• Task description
Answer these questions from the passage on setting up Word for dictation.
(a) Which view does Word revert to for new documents?
(b) In VBA, which view type stands for Draft view?
(c) Which button must be turned off for dictation into Windows Live Writer to work acceptably?

:: Passage for review

Once you have your view set up, you'll find that Word reverts to Print Layout view for new documents. Unfortunately, to solve this problem you must delve into the crufty world of Office automation with Visual Basic for Applications. From the look of its toolbars, the VBA editor last had serious work done in the Office 2003 timeframe; most of it appears unchanged since VBA’s inception.

If it isn’t there already, add the Developer tab to your Ribbon (Options > Customize Ribbon > Main Tabs). Click Developer > Visual Basic, or press Alt, L, V.  Select the Normal project if you haven’t already to put code in the template, and paste in the following (if you’ve already got code in there, I trust you know what to do):

Sub AutoExec()
    ' Wait until a document opens.
    Application.OnTime Now, "AutoNew"
End Sub

Sub AutoNew()
    ' Ensure that the draft font isn't used
    ' (e.g., if you say "draft view" by accident)
    With Dialogs(wdDialogToolsOptionsView)
        .DraftFont = False
        .Execute
    End With
    ' Draft view is wdNormalView.
    If ActiveWindow.View.Type = wdPrintView Then
        ActiveWindow.View.Type = wdNormalView
    End If
    ' If window isn't maximized, ribbon doesn't collapse fully.
    Application.CommandBars("Ribbon").Visible = False
End Sub

Update: I have posted an updated version of the above macros to GitHub.

(There's some incorrect information on the Internet about scripting draft view in Word, for example here. The issue, as above, is that Draft view used to be Normal view, and still is Normal view both from VBA as well as in Dragon voice commands. View.Draft, despite the name, controls the font.)

Save, quit and restart Word; you should find yourself with a minimal dictation surface ready for your use:

Word 2013 dictation setup

A related note: I experimented with Windows Live Writer for this post, versus my usual process of copying and pasting into MarsEdit. As long as I turn off the “Blog Theme” button (which causes problems unrelated to dictation), dictation into Windows Live Writer works acceptably. The biggest issue is the markup ending up all one line in WordPress, despite looking fine (seriously — a Microsoft tool that generates tolerable markup!) in Windows Live Writer. Smaller issues include the results box appearing in the top left corner of the screen regardless of my cursor location (normally it appears at the insertion point) and dictation inserting unnecessary newlines, particularly in a bulleted list.

::::
:: Extracted material

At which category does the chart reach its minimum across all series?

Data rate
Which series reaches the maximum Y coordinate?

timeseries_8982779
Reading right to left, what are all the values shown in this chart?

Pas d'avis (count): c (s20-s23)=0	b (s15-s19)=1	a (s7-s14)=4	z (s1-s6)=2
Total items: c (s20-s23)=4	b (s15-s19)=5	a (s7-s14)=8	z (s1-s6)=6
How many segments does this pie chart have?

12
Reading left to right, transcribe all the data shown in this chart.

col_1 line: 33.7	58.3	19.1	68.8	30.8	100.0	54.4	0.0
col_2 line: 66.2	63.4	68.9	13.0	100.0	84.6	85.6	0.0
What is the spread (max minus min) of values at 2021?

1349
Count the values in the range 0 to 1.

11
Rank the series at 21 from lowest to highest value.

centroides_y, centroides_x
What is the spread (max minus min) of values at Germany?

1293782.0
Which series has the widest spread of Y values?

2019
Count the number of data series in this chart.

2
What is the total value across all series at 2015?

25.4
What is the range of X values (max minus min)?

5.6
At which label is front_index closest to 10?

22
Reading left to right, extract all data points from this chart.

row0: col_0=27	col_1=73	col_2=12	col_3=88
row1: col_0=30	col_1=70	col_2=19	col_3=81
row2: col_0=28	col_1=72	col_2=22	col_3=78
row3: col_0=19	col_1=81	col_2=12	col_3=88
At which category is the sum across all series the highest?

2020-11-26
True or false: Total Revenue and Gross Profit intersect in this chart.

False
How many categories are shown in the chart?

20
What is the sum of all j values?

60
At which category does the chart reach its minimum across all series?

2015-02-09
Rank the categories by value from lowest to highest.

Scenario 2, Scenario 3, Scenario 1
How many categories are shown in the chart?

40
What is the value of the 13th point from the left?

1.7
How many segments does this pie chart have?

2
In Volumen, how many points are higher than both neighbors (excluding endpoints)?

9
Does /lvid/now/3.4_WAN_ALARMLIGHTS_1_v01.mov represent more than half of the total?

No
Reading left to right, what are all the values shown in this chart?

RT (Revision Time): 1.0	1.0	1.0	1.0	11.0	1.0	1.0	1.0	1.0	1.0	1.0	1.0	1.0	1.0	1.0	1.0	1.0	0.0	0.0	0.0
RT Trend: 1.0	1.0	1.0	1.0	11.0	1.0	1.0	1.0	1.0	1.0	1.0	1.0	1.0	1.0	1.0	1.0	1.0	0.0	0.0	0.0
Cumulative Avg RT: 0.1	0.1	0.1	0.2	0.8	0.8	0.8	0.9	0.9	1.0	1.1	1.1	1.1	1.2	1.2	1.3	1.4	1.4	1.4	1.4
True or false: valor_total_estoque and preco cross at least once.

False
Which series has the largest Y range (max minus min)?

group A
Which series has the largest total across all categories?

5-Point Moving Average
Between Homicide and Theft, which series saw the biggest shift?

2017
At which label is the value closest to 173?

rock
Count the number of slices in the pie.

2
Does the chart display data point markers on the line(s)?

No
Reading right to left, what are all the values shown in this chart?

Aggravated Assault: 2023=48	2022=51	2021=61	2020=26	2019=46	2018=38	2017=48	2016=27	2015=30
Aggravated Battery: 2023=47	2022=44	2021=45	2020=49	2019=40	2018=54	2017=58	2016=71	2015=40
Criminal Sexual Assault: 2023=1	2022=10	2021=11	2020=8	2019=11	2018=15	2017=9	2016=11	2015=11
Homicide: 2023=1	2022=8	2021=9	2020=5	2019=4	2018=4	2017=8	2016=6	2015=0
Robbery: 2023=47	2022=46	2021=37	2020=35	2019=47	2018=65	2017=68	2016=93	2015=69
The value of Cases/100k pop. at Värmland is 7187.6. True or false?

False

::::

• Response
(a) Print Layout view
(b) wdNormalView (Normal view)
(c) The "Blog Theme" button